Plaintiff in error brought these actions against defendant in error to recover damages for injuries sustained by herself, and for the death of her mother, due to a collision of their automobile and defendant's train. To review judgments against her, entered on directed verdicts at the close of her evidence, she brings error.

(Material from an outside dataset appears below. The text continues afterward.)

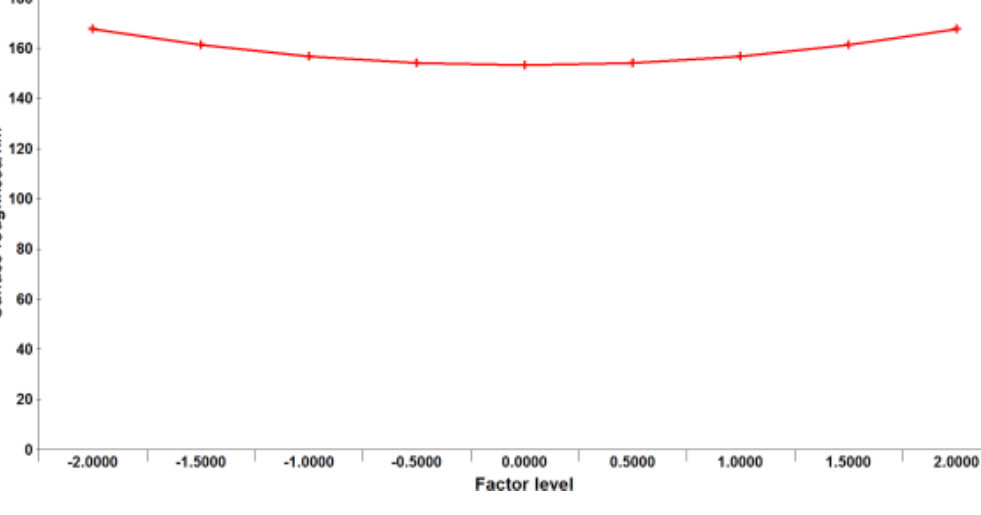
Figure 10: The effect of duty cycle on surface roughness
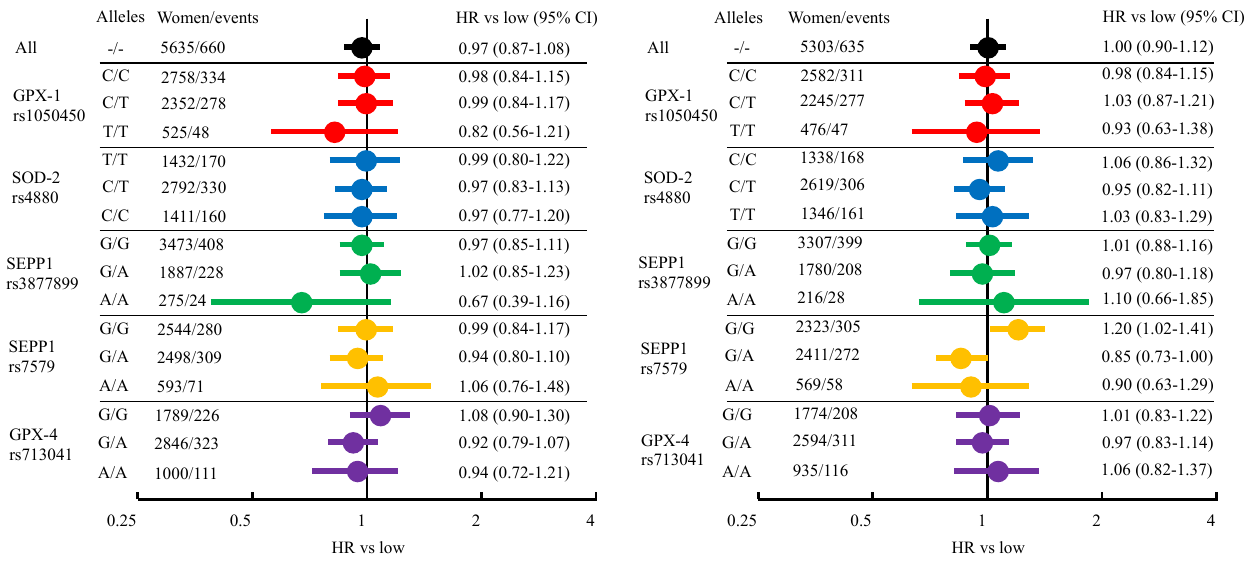
Figure 2. Forest plot of unadjusted hazard ratios (HR) for allele score tertiles and breast cancer risk. Each color represent results stratified for different SNPs. Table 2. Unadjusted hazard ratios (HR) with 95% confidence intervals (CI) for risk of breast cancer comparing breast cancer events for women with 1 or 2 effect alleles to women homozygote for reference allele of different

The collision in question occurred about 12:17 p. m. March 19 1921, a short distance east of the city of Pueblo, at the intersection of a paved state highway, over which plaintiff was traveling east toward Fowler, and defendant's railway, over which its train approached plaintiff from the right. Plaintiff and her mother were in a closed automobile with the left-hand front window open, and were traveling at approximately 20 miles per hour. A strong wind was blowing from the north or northwest. The train approached the intersection at approximately 30 miles per hour, possibly a little more. On a telegraph pole there defendant maintained an electric gong whose ringing was presumed to announce the approach of its trains. No watchman was stationed at the crossing, and no other signal device was installed. There is positive evidence that the bell was ringing, that the engine whistle blew, and that the electric gong was sounding its warning; offset by plaintiff's negative evidence that she did not hear any of these. As the directed verdicts were entered on the theory of defendant's negligence, we will assume the failure of these signals, also that the speed of the train was, under the circumstances, excessive. There was at the time no condition of highway or automobile requiring plaintiff's particular attention. She was at the wheel, was an experienced driver, had often passed over this particular road, and knew all the conditions of the crossing, save the fact, if it were such, that the gong was inefficient. She testified that she looked to her right and listened as she approached the intersection; the last time she did so being at a point between 85 and 100 feet from the crossing. On the right of the highway was a bluff from behind which the train emerged. At 125 feet from the crossing plaintiff could have seen the train 258 feet away; at 100 feet she could have seen it 400 feet away; and at 75 feet she could have seen it at least 700 feet away. She testified that she never saw it at all, and first knew of the collision when she regained consciousness that afternoon in the hospital. As there is no evidence indicating a speed on the part of the train which would have covered the visible distance in so short a time, and as such a speed was, under the evidence, entirely beyond the bounds of reason, it is perfectly apparent either that plaintiff did not look, or looked so carelessly that she took no note of an obvious danger.
Hecker v. Oregon Ry. Co., 40 Or. 6, 66 P. 270.